Claiming punk rock and indie are dead and that pop certainly is not a dirty word, The Cribs are back from their three-year long hiatus with a new label, new perspective and a promise of two new records. Afresh signed to Sonic Blew/Sony Red ahead of the release of their sixth studio album, For All My Sisters, said to be influenced by both 80s pop and The Replacements, The Cribs are still battling the same war they have been throughout their decade long existence, the recurrent war between pop and rock. For All My Sisters is an impeccable illustration of The Cribs aptitude of creating indie pop flawlessness via bold guitar riffs, poignant lyrics and wailing vocals.

‘Burning For No One,’ the first single from the record successfully exhibits the 80s influence as it runs a fine line between chaotic energy and pop proficiency whereas tracks like ‘City Storms’ and ‘Diamond Girl’ could have been easily been positioned anywhere in The Cribs’ back catalogue.
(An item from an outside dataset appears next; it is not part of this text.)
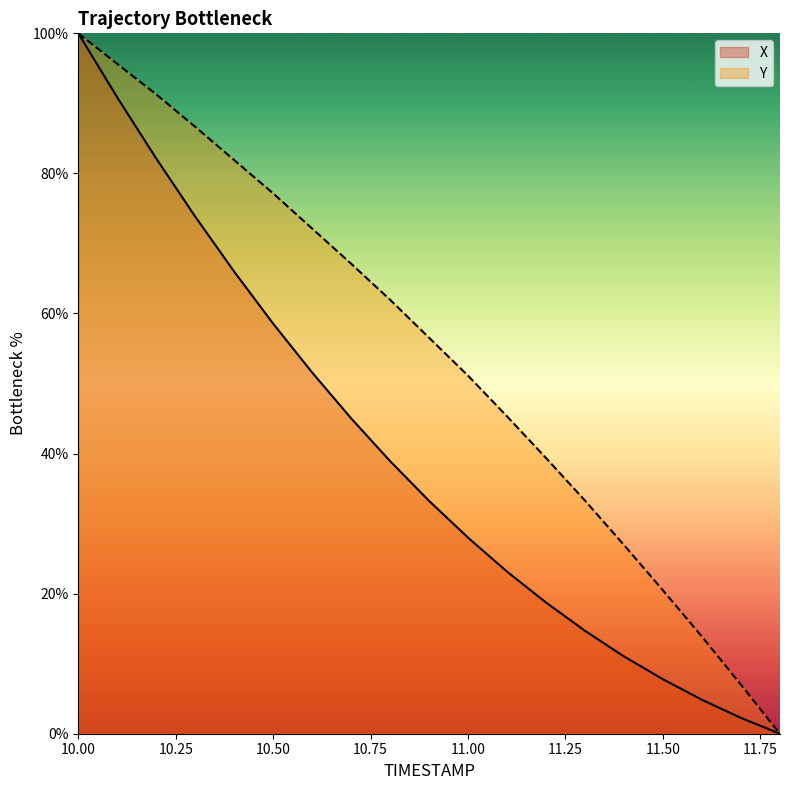

Which series changed the most between 11.0 and 11.1?

Y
Not letting their pop influences get the most out of them, The Cribs just aren’t capable of abandoning their amps, Crib-like shambolic guitar lines and roar-along choruses for any heartfelt, tear-inducing pop crap. In fact this new influence has encouraged The Cribs to take their distortion to new, higher levels and this is evident in tracks like ‘Different Angle and ‘Summer of Chances.’

Although, there certainly isn’t any chance of The Cribs ever sounding too polished and refined, it feels that For All My Sisters is ominously lacking in variation of musical styles. Seven-minute album closer, ‘Pink Snow’ pulls and pushes at the senses with it’s fluctuation between soft and brash and ‘Simple Story’ with it’s smoother, morose sentiment, are the only two tracks on For All My Sisters offering a differentiation of pace. That said, it is a dazing triumph that despite the ominous lack of pace-changers, the record at no point could begin to sound repetitive.

Pop might not be a dirty word, but The Cribs have opposed themselves tremendously as they bring indie back to life with For All My Sisters.